The problem: Output the entries below so that they read exactly as they do now.
:::::
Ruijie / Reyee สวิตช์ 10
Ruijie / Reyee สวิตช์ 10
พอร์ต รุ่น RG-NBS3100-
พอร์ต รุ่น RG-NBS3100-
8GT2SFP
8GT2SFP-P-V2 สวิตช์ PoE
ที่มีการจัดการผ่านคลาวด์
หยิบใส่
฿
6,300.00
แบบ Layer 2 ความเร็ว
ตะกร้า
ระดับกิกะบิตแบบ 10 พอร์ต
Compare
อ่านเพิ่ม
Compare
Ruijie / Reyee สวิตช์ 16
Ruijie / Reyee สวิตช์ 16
:::::
Reply to the task:
Ruijie / Reyee สวิตช์ 10
Ruijie / Reyee สวิตช์ 10
พอร์ต รุ่น RG-NBS3100-
พอร์ต รุ่น RG-NBS3100-
8GT2SFP
8GT2SFP-P-V2 สวิตช์ PoE
ที่มีการจัดการผ่านคลาวด์
หยิบใส่
฿
6,300.00
แบบ Layer 2 ความเร็ว
ตะกร้า
ระดับกิกะบิตแบบ 10 พอร์ต
Compare
อ่านเพิ่ม
Compare
Ruijie / Reyee สวิตช์ 16
Ruijie / Reyee สวิตช์ 16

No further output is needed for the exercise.